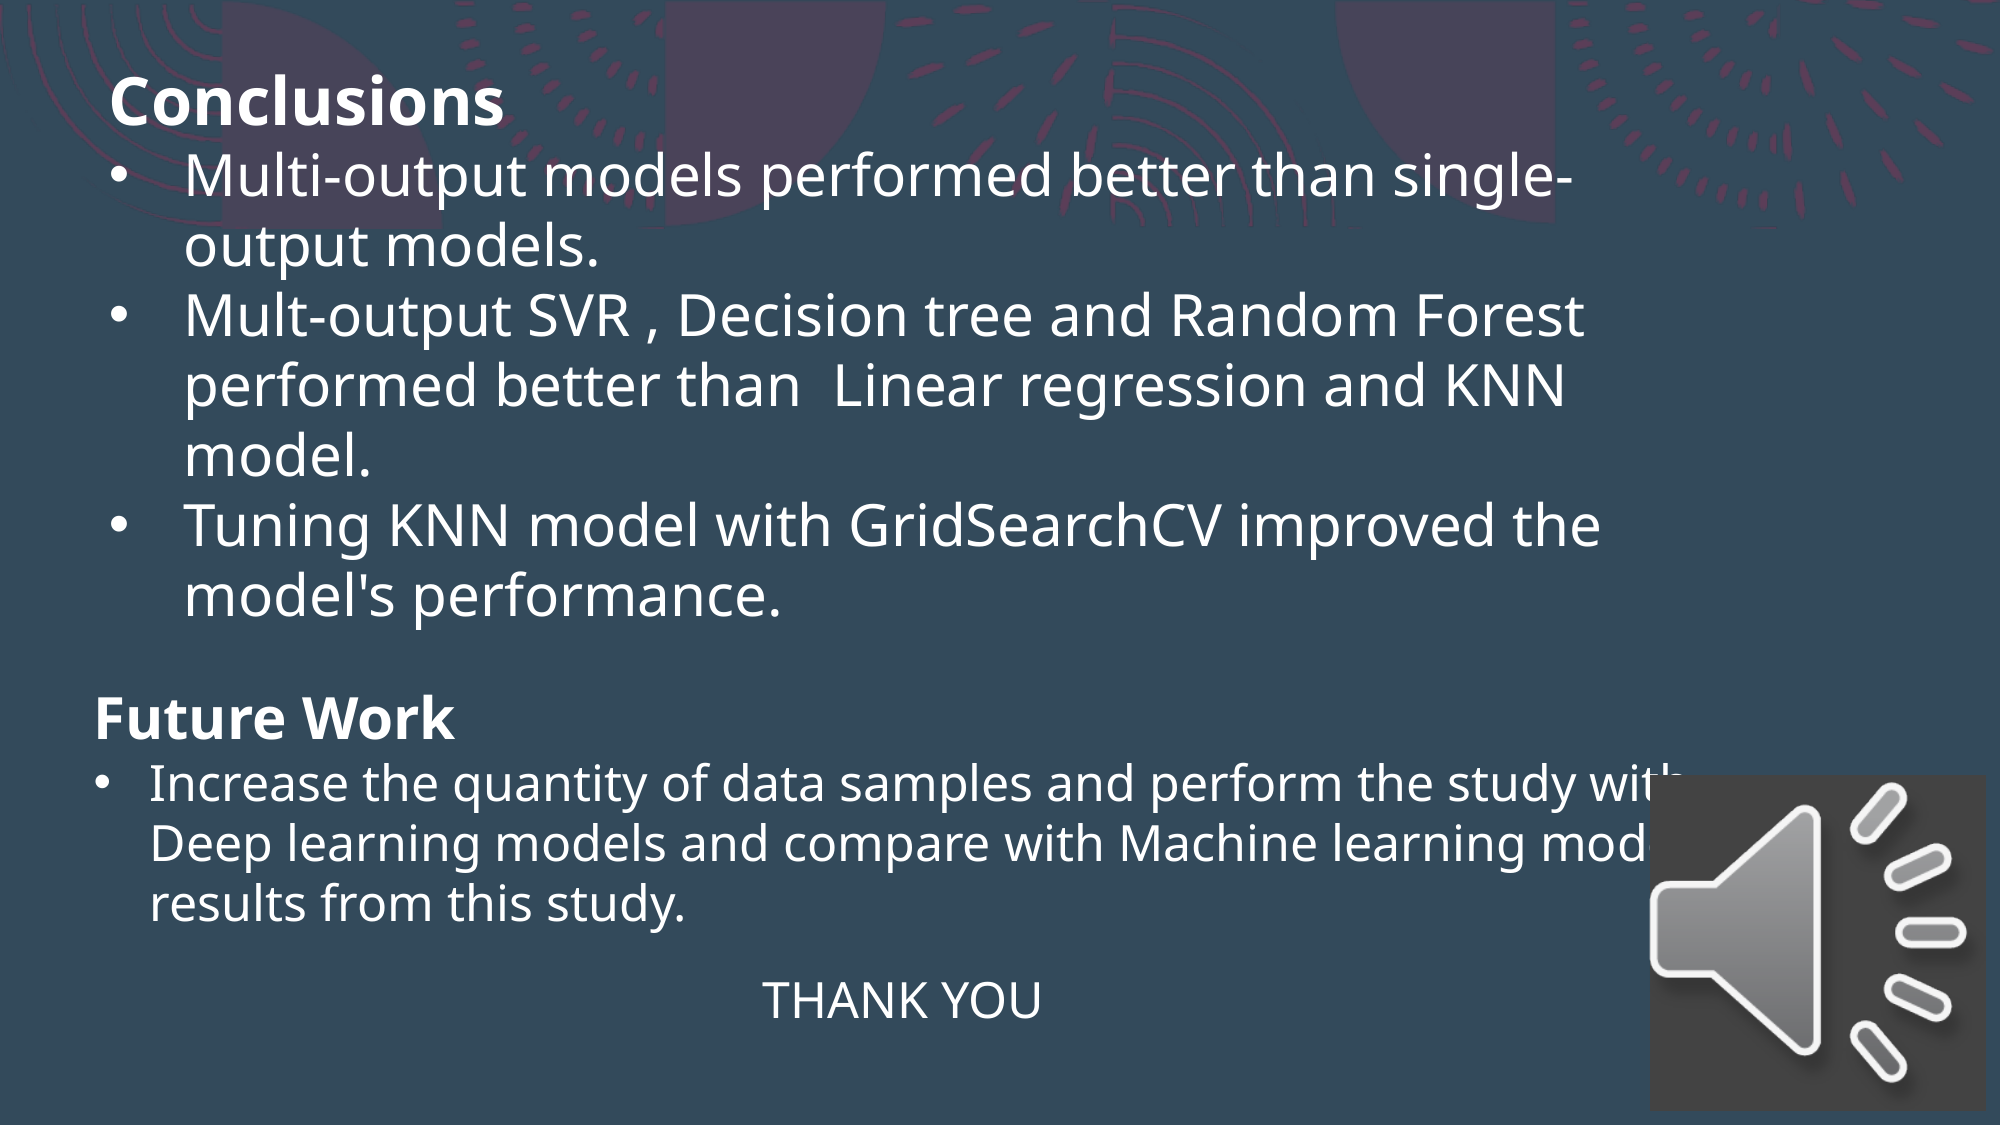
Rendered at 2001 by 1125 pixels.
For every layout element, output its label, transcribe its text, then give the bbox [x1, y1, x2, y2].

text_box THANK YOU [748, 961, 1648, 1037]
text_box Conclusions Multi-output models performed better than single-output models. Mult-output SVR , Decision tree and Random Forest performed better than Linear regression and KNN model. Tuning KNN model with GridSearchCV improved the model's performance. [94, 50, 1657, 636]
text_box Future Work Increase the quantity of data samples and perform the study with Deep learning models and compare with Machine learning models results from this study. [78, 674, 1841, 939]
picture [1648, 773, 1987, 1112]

########

» TASK BRIEF
Reproduce the listing exactly, but keep its images out of the copy.

» EXPECTED OUTPUT
Rendered at 2001 by 1125 pixels.
For every layout element, output its label, transcribe its text, then give the bbox [x1, y1, x2, y2].

text_box THANK YOU [748, 961, 1648, 1037]
text_box Conclusions Multi-output models performed better than single-output models. Mult-output SVR , Decision tree and Random Forest performed better than Linear regression and KNN model. Tuning KNN model with GridSearchCV improved the model's performance. [94, 50, 1657, 636]
text_box Future Work Increase the quantity of data samples and perform the study with Deep learning models and compare with Machine learning models results from this study. [78, 674, 1841, 939]
picture [1648, 773, 1987, 1112]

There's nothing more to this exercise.